### Dataset excerpts
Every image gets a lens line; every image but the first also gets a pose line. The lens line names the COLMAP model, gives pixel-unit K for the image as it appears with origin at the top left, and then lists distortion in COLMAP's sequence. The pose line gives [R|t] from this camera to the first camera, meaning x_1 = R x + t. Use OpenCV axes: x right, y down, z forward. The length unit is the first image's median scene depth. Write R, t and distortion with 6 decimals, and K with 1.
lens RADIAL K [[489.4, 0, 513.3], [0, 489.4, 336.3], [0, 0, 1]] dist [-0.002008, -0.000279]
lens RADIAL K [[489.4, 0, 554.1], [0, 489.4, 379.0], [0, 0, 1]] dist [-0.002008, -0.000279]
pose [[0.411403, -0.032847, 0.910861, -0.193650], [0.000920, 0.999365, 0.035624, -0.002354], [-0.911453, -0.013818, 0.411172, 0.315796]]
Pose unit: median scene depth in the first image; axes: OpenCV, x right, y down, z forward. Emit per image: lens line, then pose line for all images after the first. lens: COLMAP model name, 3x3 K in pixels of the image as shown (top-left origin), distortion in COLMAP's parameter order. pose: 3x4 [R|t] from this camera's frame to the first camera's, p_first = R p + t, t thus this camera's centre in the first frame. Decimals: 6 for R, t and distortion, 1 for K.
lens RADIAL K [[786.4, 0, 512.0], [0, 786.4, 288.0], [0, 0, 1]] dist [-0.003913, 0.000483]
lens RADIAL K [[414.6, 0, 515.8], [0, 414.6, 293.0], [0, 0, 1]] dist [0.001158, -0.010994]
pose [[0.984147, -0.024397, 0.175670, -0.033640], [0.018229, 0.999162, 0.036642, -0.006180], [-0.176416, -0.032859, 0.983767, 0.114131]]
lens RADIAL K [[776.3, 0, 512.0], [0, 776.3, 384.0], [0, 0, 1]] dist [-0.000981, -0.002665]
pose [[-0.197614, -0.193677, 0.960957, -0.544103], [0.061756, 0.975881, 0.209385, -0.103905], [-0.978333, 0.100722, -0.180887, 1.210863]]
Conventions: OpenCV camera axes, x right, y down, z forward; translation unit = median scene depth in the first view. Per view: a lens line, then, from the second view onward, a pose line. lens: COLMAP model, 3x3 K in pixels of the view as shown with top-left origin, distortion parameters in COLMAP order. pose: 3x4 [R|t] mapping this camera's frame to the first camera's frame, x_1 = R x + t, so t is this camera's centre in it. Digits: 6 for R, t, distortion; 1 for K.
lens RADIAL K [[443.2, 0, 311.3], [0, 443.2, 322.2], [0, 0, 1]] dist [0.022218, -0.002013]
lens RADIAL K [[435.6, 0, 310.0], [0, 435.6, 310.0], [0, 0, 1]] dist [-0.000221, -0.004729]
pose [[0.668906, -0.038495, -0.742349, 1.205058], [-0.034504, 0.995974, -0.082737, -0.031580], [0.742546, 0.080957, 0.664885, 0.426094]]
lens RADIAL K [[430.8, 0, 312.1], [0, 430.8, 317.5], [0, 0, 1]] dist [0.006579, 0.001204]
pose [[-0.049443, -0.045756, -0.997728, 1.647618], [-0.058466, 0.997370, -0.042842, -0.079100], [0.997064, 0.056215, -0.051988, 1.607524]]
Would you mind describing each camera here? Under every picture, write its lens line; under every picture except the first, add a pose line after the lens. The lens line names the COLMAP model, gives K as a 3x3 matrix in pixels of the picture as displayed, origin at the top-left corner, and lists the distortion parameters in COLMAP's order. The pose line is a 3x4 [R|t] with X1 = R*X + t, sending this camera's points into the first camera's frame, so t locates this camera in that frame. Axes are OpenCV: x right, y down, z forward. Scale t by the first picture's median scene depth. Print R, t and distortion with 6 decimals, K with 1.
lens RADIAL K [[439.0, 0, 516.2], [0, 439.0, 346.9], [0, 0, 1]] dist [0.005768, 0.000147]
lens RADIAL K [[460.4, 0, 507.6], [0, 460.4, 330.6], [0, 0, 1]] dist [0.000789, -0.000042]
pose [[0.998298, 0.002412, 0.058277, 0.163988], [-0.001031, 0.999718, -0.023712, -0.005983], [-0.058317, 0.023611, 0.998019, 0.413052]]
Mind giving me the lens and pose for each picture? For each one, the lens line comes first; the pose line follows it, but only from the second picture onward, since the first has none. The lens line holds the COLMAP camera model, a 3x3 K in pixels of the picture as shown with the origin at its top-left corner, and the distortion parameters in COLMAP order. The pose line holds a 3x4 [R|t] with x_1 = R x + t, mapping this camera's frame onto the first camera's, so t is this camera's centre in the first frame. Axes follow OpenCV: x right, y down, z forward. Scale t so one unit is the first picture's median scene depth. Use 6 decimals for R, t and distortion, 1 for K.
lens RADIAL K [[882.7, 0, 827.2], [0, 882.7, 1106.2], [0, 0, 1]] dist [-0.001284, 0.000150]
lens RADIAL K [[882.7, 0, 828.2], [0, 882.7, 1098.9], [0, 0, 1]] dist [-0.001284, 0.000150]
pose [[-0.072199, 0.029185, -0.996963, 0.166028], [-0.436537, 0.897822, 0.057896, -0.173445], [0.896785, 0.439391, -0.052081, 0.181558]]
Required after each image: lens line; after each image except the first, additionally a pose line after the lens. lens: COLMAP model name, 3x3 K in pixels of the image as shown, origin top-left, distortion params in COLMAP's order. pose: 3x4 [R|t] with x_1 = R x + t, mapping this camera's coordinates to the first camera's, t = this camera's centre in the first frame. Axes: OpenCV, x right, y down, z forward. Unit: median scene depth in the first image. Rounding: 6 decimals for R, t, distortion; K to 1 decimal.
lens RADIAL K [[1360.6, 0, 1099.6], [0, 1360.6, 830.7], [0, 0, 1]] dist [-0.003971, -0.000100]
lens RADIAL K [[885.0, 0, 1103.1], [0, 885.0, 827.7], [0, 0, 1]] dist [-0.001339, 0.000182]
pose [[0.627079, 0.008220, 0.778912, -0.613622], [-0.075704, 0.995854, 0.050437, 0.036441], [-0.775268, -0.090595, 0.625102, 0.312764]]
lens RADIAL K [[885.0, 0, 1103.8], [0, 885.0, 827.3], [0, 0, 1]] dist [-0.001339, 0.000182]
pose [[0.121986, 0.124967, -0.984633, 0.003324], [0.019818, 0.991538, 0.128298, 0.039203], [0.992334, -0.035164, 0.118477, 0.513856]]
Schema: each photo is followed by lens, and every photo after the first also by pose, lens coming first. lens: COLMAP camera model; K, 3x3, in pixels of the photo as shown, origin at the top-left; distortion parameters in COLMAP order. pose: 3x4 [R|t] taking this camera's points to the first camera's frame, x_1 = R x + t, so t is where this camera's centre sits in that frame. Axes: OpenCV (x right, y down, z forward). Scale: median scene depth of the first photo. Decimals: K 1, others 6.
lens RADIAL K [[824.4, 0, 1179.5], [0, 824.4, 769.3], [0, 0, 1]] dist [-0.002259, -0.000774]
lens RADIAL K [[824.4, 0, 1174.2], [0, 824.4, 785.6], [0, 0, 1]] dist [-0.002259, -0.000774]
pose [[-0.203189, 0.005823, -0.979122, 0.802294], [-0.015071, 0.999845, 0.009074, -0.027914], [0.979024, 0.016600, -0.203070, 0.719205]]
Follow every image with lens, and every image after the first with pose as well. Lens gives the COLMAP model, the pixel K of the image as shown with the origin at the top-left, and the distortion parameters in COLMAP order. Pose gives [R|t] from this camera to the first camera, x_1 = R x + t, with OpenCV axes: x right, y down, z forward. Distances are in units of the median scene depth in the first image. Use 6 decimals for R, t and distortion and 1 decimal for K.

### Instructions for the task
Please write out all of the records above again, swapping "COLMAP" for "OpenMVS" wherever it occurs and leaving everything else unchanged.

### Answer space
Every image gets a lens line; every image but the first also gets a pose line. The lens line names the OpenMVS model, gives pixel-unit K for the image as it appears with origin at the top left, and then lists distortion in OpenMVS's sequence. The pose line gives [R|t] from this camera to the first camera, meaning x_1 = R x + t. Use OpenCV axes: x right, y down, z forward. The length unit is the first image's median scene depth. Write R, t and distortion with 6 decimals, and K with 1.
lens RADIAL K [[489.4, 0, 513.3], [0, 489.4, 336.3], [0, 0, 1]] dist [-0.002008, -0.000279]
lens RADIAL K [[489.4, 0, 554.1], [0, 489.4, 379.0], [0, 0, 1]] dist [-0.002008, -0.000279]
pose [[0.411403, -0.032847, 0.910861, -0.193650], [0.000920, 0.999365, 0.035624, -0.002354], [-0.911453, -0.013818, 0.411172, 0.315796]]
Pose unit: median scene depth in the first image; axes: OpenCV, x right, y down, z forward. Emit per image: lens line, then pose line for all images after the first. lens: OpenMVS model name, 3x3 K in pixels of the image as shown (top-left origin), distortion in OpenMVS's parameter order. pose: 3x4 [R|t] from this camera's frame to the first camera's, p_first = R p + t, t thus this camera's centre in the first frame. Decimals: 6 for R, t and distortion, 1 for K.
lens RADIAL K [[786.4, 0, 512.0], [0, 786.4, 288.0], [0, 0, 1]] dist [-0.003913, 0.000483]
lens RADIAL K [[414.6, 0, 515.8], [0, 414.6, 293.0], [0, 0, 1]] dist [0.001158, -0.010994]
pose [[0.984147, -0.024397, 0.175670, -0.033640], [0.018229, 0.999162, 0.036642, -0.006180], [-0.176416, -0.032859, 0.983767, 0.114131]]
lens RADIAL K [[776.3, 0, 512.0], [0, 776.3, 384.0], [0, 0, 1]] dist [-0.000981, -0.002665]
pose [[-0.197614, -0.193677, 0.960957, -0.544103], [0.061756, 0.975881, 0.209385, -0.103905], [-0.978333, 0.100722, -0.180887, 1.210863]]
Conventions: OpenCV camera axes, x right, y down, z forward; translation unit = median scene depth in the first view. Per view: a lens line, then, from the second view onward, a pose line. lens: OpenMVS model, 3x3 K in pixels of the view as shown with top-left origin, distortion parameters in OpenMVS order. pose: 3x4 [R|t] mapping this camera's frame to the first camera's frame, x_1 = R x + t, so t is this camera's centre in it. Digits: 6 for R, t, distortion; 1 for K.
lens RADIAL K [[443.2, 0, 311.3], [0, 443.2, 322.2], [0, 0, 1]] dist [0.022218, -0.002013]
lens RADIAL K [[435.6, 0, 310.0], [0, 435.6, 310.0], [0, 0, 1]] dist [-0.000221, -0.004729]
pose [[0.668906, -0.038495, -0.742349, 1.205058], [-0.034504, 0.995974, -0.082737, -0.031580], [0.742546, 0.080957, 0.664885, 0.426094]]
lens RADIAL K [[430.8, 0, 312.1], [0, 430.8, 317.5], [0, 0, 1]] dist [0.006579, 0.001204]
pose [[-0.049443, -0.045756, -0.997728, 1.647618], [-0.058466, 0.997370, -0.042842, -0.079100], [0.997064, 0.056215, -0.051988, 1.607524]]
Would you mind describing each camera here? Under every picture, write its lens line; under every picture except the first, add a pose line after the lens. The lens line names the OpenMVS model, gives K as a 3x3 matrix in pixels of the picture as displayed, origin at the top-left corner, and lists the distortion parameters in OpenMVS's order. The pose line is a 3x4 [R|t] with X1 = R*X + t, sending this camera's points into the first camera's frame, so t locates this camera in that frame. Axes are OpenCV: x right, y down, z forward. Scale t by the first picture's median scene depth. Print R, t and distortion with 6 decimals, K with 1.
lens RADIAL K [[439.0, 0, 516.2], [0, 439.0, 346.9], [0, 0, 1]] dist [0.005768, 0.000147]
lens RADIAL K [[460.4, 0, 507.6], [0, 460.4, 330.6], [0, 0, 1]] dist [0.000789, -0.000042]
pose [[0.998298, 0.002412, 0.058277, 0.163988], [-0.001031, 0.999718, -0.023712, -0.005983], [-0.058317, 0.023611, 0.998019, 0.413052]]
Mind giving me the lens and pose for each picture? For each one, the lens line comes first; the pose line follows it, but only from the second picture onward, since the first has none. The lens line holds the OpenMVS camera model, a 3x3 K in pixels of the picture as shown with the origin at its top-left corner, and the distortion parameters in OpenMVS order. The pose line holds a 3x4 [R|t] with x_1 = R x + t, mapping this camera's frame onto the first camera's, so t is this camera's centre in the first frame. Axes follow OpenCV: x right, y down, z forward. Scale t so one unit is the first picture's median scene depth. Use 6 decimals for R, t and distortion, 1 for K.
lens RADIAL K [[882.7, 0, 827.2], [0, 882.7, 1106.2], [0, 0, 1]] dist [-0.001284, 0.000150]
lens RADIAL K [[882.7, 0, 828.2], [0, 882.7, 1098.9], [0, 0, 1]] dist [-0.001284, 0.000150]
pose [[-0.072199, 0.029185, -0.996963, 0.166028], [-0.436537, 0.897822, 0.057896, -0.173445], [0.896785, 0.439391, -0.052081, 0.181558]]
Required after each image: lens line; after each image except the first, additionally a pose line after the lens. lens: OpenMVS model name, 3x3 K in pixels of the image as shown, origin top-left, distortion params in OpenMVS's order. pose: 3x4 [R|t] with x_1 = R x + t, mapping this camera's coordinates to the first camera's, t = this camera's centre in the first frame. Axes: OpenCV, x right, y down, z forward. Unit: median scene depth in the first image. Rounding: 6 decimals for R, t, distortion; K to 1 decimal.
lens RADIAL K [[1360.6, 0, 1099.6], [0, 1360.6, 830.7], [0, 0, 1]] dist [-0.003971, -0.000100]
lens RADIAL K [[885.0, 0, 1103.1], [0, 885.0, 827.7], [0, 0, 1]] dist [-0.001339, 0.000182]
pose [[0.627079, 0.008220, 0.778912, -0.613622], [-0.075704, 0.995854, 0.050437, 0.036441], [-0.775268, -0.090595, 0.625102, 0.312764]]
lens RADIAL K [[885.0, 0, 1103.8], [0, 885.0, 827.3], [0, 0, 1]] dist [-0.001339, 0.000182]
pose [[0.121986, 0.124967, -0.984633, 0.003324], [0.019818, 0.991538, 0.128298, 0.039203], [0.992334, -0.035164, 0.118477, 0.513856]]
Schema: each photo is followed by lens, and every photo after the first also by pose, lens coming first. lens: OpenMVS camera model; K, 3x3, in pixels of the photo as shown, origin at the top-left; distortion parameters in OpenMVS order. pose: 3x4 [R|t] taking this camera's points to the first camera's frame, x_1 = R x + t, so t is where this camera's centre sits in that frame. Axes: OpenCV (x right, y down, z forward). Scale: median scene depth of the first photo. Decimals: K 1, others 6.
lens RADIAL K [[824.4, 0, 1179.5], [0, 824.4, 769.3], [0, 0, 1]] dist [-0.002259, -0.000774]
lens RADIAL K [[824.4, 0, 1174.2], [0, 824.4, 785.6], [0, 0, 1]] dist [-0.002259, -0.000774]
pose [[-0.203189, 0.005823, -0.979122, 0.802294], [-0.015071, 0.999845, 0.009074, -0.027914], [0.979024, 0.016600, -0.203070, 0.719205]]
Follow every image with lens, and every image after the first with pose as well. Lens gives the OpenMVS model, the pixel K of the image as shown with the origin at the top-left, and the distortion parameters in OpenMVS order. Pose gives [R|t] from this camera to the first camera, x_1 = R x + t, with OpenCV axes: x right, y down, z forward. Distances are in units of the median scene depth in the first image. Use 6 decimals for R, t and distortion and 1 decimal for K.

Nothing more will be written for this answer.